— Try it —
After locating the line that contains "root of tail: (251, 231)" in the data below, set down exactly that line and each one after it through the line that contains "neck: (259, 135)", and nothing more.

** Opening Supplied data block **

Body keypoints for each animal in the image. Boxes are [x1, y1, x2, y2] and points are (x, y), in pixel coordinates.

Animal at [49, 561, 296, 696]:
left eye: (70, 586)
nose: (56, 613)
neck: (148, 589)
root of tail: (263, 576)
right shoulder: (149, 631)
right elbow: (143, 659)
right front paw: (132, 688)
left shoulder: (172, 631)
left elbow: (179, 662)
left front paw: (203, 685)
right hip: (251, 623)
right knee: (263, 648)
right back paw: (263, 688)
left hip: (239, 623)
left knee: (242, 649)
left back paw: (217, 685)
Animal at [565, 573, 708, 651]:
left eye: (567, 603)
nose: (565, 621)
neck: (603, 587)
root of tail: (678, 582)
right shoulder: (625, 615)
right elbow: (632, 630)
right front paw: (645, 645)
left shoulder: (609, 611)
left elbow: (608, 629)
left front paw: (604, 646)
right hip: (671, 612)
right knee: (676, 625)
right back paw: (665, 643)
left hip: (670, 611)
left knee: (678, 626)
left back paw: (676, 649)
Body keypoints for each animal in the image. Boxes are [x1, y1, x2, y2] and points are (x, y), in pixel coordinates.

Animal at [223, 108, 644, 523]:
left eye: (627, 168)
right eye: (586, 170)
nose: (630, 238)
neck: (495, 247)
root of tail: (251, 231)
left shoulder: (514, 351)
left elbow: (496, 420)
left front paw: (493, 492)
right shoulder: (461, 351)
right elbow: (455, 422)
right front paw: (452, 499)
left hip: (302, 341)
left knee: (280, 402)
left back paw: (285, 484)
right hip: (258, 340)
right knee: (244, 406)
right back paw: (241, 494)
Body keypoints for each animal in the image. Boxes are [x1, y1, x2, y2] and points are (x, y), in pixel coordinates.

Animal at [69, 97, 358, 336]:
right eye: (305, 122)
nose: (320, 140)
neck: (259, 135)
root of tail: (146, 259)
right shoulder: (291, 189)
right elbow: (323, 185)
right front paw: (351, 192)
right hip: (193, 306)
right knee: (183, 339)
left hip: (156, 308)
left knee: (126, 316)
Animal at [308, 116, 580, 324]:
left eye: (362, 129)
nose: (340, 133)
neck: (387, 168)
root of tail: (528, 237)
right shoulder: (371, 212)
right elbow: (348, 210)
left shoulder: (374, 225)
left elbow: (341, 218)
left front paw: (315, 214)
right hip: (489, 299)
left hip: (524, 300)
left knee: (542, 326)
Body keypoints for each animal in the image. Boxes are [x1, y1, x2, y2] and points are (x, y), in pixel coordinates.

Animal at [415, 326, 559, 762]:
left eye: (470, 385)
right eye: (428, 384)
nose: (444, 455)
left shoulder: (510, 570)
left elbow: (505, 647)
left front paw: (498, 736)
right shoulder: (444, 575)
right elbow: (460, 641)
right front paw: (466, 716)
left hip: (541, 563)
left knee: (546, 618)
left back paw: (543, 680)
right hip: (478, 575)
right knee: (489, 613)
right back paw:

** Closing Supplied data block **

— Output for this exercise —
root of tail: (251, 231)
left shoulder: (514, 351)
left elbow: (496, 420)
left front paw: (493, 492)
right shoulder: (461, 351)
right elbow: (455, 422)
right front paw: (452, 499)
left hip: (302, 341)
left knee: (280, 402)
left back paw: (285, 484)
right hip: (258, 340)
right knee: (244, 406)
right back paw: (241, 494)
Body keypoints for each animal in the image. Boxes are [x1, y1, x2, y2] and points are (x, y), in pixel coordinates.

Animal at [69, 97, 358, 336]:
right eye: (305, 122)
nose: (320, 140)
neck: (259, 135)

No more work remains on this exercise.